(PREFACE: I know, this problem has been talked about a hundred of times, but I still don't understand it)
I am trying to load a html-page and output the text, even though I am getting the webpage correctly, BeautifulSoup destroys somehow the encoding of accented characters which are not part of the first 127 ASCII-characters:
# -*- coding: utf-8 -*-
import sys
from urllib import urlencode
from urlparse import parse_qsl
import re
import urlparse
import json
import urllib
from bs4 import BeautifulSoup
url = "http://www.rtve.es/alacarta/interno/contenttable.shtml?ctx=29010&locale=es&module=&orderCriteria=DESC&pageSize=15&mode=TEXT&seasonFilter=40015"
html=urllib2.urlopen(url).read()
soup = BeautifulSoup(html)
div = soup.find_all("span", class_="detalle")

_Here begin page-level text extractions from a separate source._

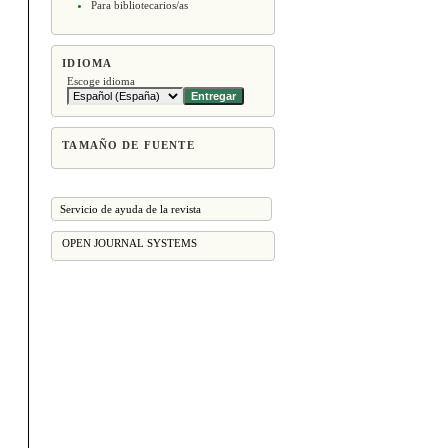
Para bibliotecarios/as
IDIOMA
Escoge idioma
TAMAÑO DE FUENTE
Servicio de ayuda de la revista
OPEN JOURNAL SYSTEMS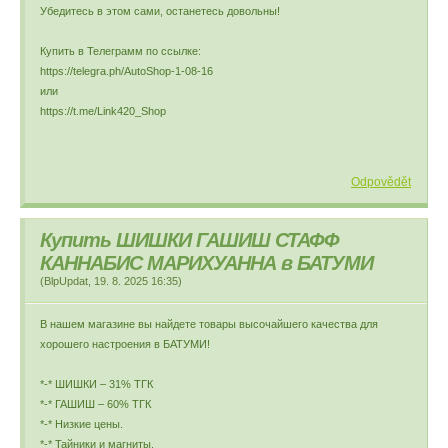
Убедитесь в этом сами, останетесь довольны!
Купить в Телеграмм по ссылке:
https://telegra.ph/AutoShop-1-08-16
или
https://t.me/Link420_Shop
Odpovědět
Купить ШИШКИ ГАШИШ СТАФФ
КАННАБИС МАРИХУАННА в БАТУМИ
(
BlpUpdat
,
19. 8. 2025
16:35
)
В нашем магазине вы найдете товары высочайшего качества для
хорошего настроения в БАТУМИ!
*-* ШИШКИ – 31% ТГК
*-* ГАШИШ – 60% ТГК
*-* Низкие цены.
*-* Тайники и магниты.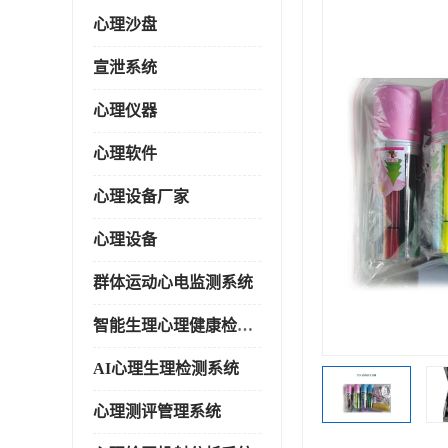
心理沙盘
宣泄系统
心理仪器
心理软件
心理设备厂家
心理设备
群体运动心电监测系统
智能生理心理健康检测系统
AI心理生理检测系统
心理测评管理系统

capitulo_detalle = div[0].text (doesn't work, capitulo_detalle is type str with utf-8, div[0].tex is type unicode)
Output of div[0].text
should be something like:
Sátur se dirige al sur en busca de Estuarda y Gabi, pero un compañero de viaje inesperado hará que cambie de rumbo. Los hombres de Juan siguen presos. El enemigo comienza a realizar ejecuciones. Águila Roja tiene...
But the result I get is:
u'S\xe1tur se dirige al sur en busca de Estuarda y Gabi, pero un compa\xf1ero de viaje inesperado har\xe1 que cambie de rumbo. Los hombres de Juan siguen presos . El enemigo comienza a realizar ejecuciones. \xc1guila Roja tiene...'
--> What do I have to change to get the 'right' characters?
I know it must be a duplicate of these questions, but the answers doesn't seem to work here: Python and BeautifulSoup encoding issues How to correctly parse UTF-8 encoded HTML to Unicode strings with BeautifulSoup?
I also read the typical documentations about unicode, utf-8, ascii, e.g. https://docs.python.org/3/howto/unicode.html, obviously without success...